On Iau, 2005-06-30 at 14:14, Gioele Barabucci wrote:
> I fear that
> 
>   prepare(var, value) { opt[var] = value; }
>   job(v) { return opt[VAR1] + opt[VAR2] + v; }
> 
> with current compilers and current processors (PPC, x86_64) will be much
> slower than
> 
>   job(opt1, opt2, v) { return opt1 + opt2 + v; }

(Just IMHO...)

On many processors it will generate longer uglier code because global
loads are long winded operations that are not the optimal path. Also the
cache top is hot in L1 and globals scattered around may not be or will
increase cache misses.
With register parameters its even more visible.

That said since the compiler can assume nobody else changes the variable
it shouldn't be much different.

It is bad programming practice and it is also IMHO poor design because
not only is it slower or at best same speed but it prevents a future
threaded exa using server.

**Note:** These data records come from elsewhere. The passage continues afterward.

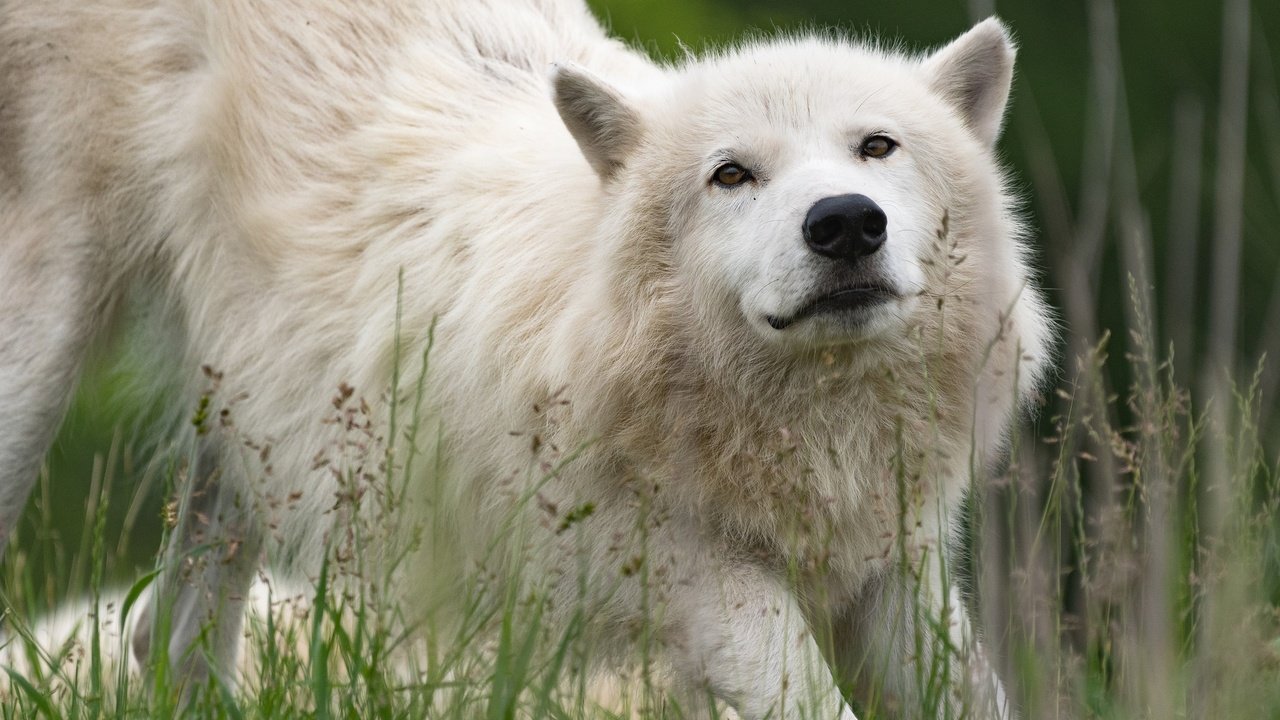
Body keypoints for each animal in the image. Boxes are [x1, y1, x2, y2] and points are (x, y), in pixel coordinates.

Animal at [0, 2, 1049, 712]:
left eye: (877, 147)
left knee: (163, 639)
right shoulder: (695, 578)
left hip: (253, 428)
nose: (844, 223)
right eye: (731, 174)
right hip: (42, 360)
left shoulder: (893, 570)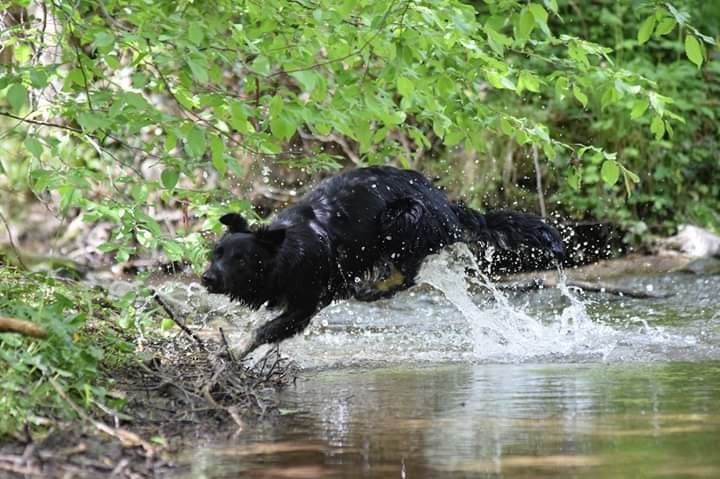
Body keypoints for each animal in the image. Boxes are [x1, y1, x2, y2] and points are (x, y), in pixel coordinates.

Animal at [201, 167, 564, 358]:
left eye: (241, 259)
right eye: (215, 253)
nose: (207, 278)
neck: (289, 250)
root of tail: (446, 204)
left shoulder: (307, 303)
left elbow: (263, 330)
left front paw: (232, 350)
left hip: (402, 217)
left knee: (408, 275)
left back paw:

Now given that many exa operations are doing
cpu work in host memory on the host CPU and there is a tile cache it
seems rather dumb to assume a non-threaded server. Similarly for waits
on one GPU while another is free for multi-head. If I am dragging a
translucent window on a dual cpu box with four cores my window manager
is using 0.01 of a core and it would be nice to do the software
rendering work on 3.99 cores not 0.99

CPU direction is now "more threads" not "more ops/sec". It seems unwise
for X to make that change hard at server level when the cost is
essentially nil right now. I don't see a fully threaded server making
sense but threading rendering work (and even balancing between host and
GPU) does appear useful with a tile cache.

Alan